Meet the Maker- Maria Mc Garry

Maria McGarry- Feltmaker

Maria entered her piece to the “Endangered exhition” entitled-‘Marsh Fritillary Butterfly’. In our series of interviews with the makers we asked Maria questions about her piece and her textile practice.

How does your entry to the ” Endangered Exhibition” respond to the title?

 The ‘Marsh Fritillary Butterfly’ (Euphydryas aurinia or as gaeilge, Fritilean Reisc) feeds on the ‘Devil’s Bit Scabious, Sussisa pratenis, flower’. The marsh fritillary is one of Irelands few legally protected butterflies under Annex ll of the European Union Habitats and Species Directive. The species relies on the Devils bit Scabious to lay their eggs, but the habitat for this plant is declining because of farming intensification, urban development, and monoculture forestation of traditional bog lands. I was inspired by a train conversation with Dr Ken Bond, UCC who has spent many years monitoring and protecting this species.

Crafting through the current crisis.

Looking back, I have been busy during lockdown. I completed my Art Textile Level 8 course at Crawford College Cork with my piece #ONE WORLD, which charts the spread of Covid 19 on a felt population density map of the world (up to 25/5/2020). This was part of a virtual exhibition ‘EMERGING’ at The Gallery 46 Grand Parade, Cork.

#ONE WORLD was taken from the Director-General of the W.H. O’s speech on 15/04/2020, as he voiced his major concerns about the viral spread in poor countries especially Africa. That was also the day that the U.S.A President decided to stop funding to the W.H.O. 2 million accumulated cases were reported worldwide that day and over 10,000 deaths in New York.

Detail of felt, Covid19 Clusters and viral spread up to 05/05/2020

COVID 19 sent the world into lockdown in March 2020. Something invisible could affect so many people on a global scale.  A world without borders! I wondered how I could visually represent the spread of this virus on the world map. I was inspired Renna Saini Kallat’s Woven Chronicle, 2011 which is a world interconnected that ‘with Globalisation, the privilege of free movement for some means forced displacement and migration for millions of others.’

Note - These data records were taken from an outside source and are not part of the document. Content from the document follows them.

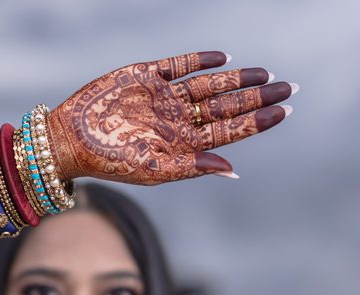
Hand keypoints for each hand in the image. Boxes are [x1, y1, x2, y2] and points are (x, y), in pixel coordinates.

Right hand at [47, 51, 293, 183]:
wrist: (69, 139)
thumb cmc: (109, 162)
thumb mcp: (153, 170)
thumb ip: (192, 167)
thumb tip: (231, 170)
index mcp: (183, 144)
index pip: (230, 130)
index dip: (258, 121)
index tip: (285, 110)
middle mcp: (178, 119)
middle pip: (227, 106)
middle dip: (258, 98)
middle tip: (289, 87)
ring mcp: (164, 96)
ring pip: (210, 85)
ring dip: (237, 79)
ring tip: (265, 74)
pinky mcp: (146, 75)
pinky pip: (180, 65)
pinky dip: (201, 60)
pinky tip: (224, 58)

I had another piece # TICK TOCK ( the cogs of climate change)  on exhibition at The Gallery ,46 Grand Parade for the ‘HAND’ exhibition, March 2020 ( a collaboration of Crawford College, textile students and UCC  drama students). This exhibition remained in place during lockdown.

My triptych, screen printed Nuno felted and embroidered piece, #FAKE NEWS is part of the Irish Guild of Embroiders 2020 exhibition at the Lexicon, Dunlaoighre

How I discovered felt and what it means to me.

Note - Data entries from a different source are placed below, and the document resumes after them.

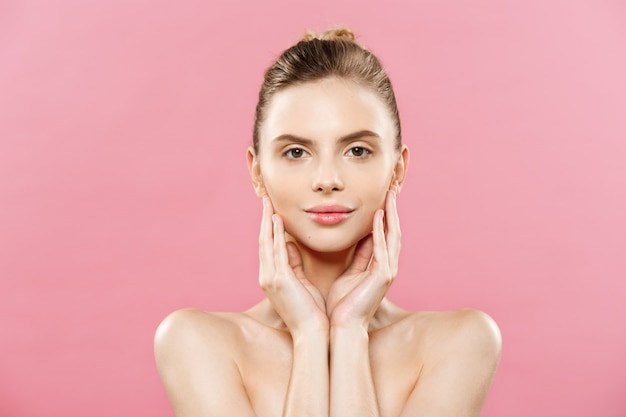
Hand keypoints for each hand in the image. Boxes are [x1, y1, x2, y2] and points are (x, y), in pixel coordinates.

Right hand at [258, 197, 327, 334]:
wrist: (313, 333)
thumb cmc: (311, 311)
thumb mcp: (301, 282)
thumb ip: (294, 263)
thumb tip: (290, 244)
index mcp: (272, 278)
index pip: (268, 247)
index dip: (268, 227)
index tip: (271, 210)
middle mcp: (266, 276)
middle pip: (263, 241)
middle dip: (264, 220)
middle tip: (265, 200)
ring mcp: (270, 278)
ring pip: (266, 243)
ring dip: (267, 222)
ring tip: (268, 204)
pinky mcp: (279, 280)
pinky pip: (276, 251)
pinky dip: (276, 234)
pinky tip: (277, 220)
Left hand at [326, 187, 400, 328]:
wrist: (342, 327)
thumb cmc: (342, 304)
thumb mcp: (349, 273)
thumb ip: (357, 256)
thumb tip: (359, 237)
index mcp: (378, 266)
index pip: (385, 234)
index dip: (386, 214)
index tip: (383, 195)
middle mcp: (387, 266)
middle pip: (394, 231)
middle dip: (393, 210)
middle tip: (392, 188)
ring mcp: (388, 271)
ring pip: (393, 236)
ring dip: (392, 215)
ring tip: (390, 195)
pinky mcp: (383, 277)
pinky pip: (383, 249)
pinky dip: (380, 232)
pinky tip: (378, 216)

In 2010 I saw an advert for the Basics and Beyond Feltmakers Ireland workshop in Lucan and am hooked ever since. I have met so many likeminded and lovely people. I have enjoyed the Sunday sessions at the Knockmaroon Gate in the Phoenix Park, and workshops given by other members of Feltmakers Ireland. I have taken part in incredible masterclass workshops with Gabrielle Kovacs from Hungary, Nancy Ballesteros from Australia, and last year with Leiko Uchiyama.

Inspired by all the exceptionally talented friends I have met through Feltmakers Ireland, I completed my Certificate in Visual arts in NCAD IN 2018 and have now finished Art Textile in Crawford College Cork. I am passionate about textile art and making. Feltmaking is my meditative space, because the art is in the consistency and gentleness of the laying and manipulation of the fibres. This cannot be forced or rushed and does require experience and practice. I love Nuno feltmaking and the lustre of combining silk with merino wool.

Because of lockdown I have a full house working from home so my feltmaking is on hold as   my kitchen table had to be cleared. I have lots of ideas brewing and cannot wait to get back at it. Thank you Feltmakers Ireland for all the inspiration, joy and friendships over the last 10 years.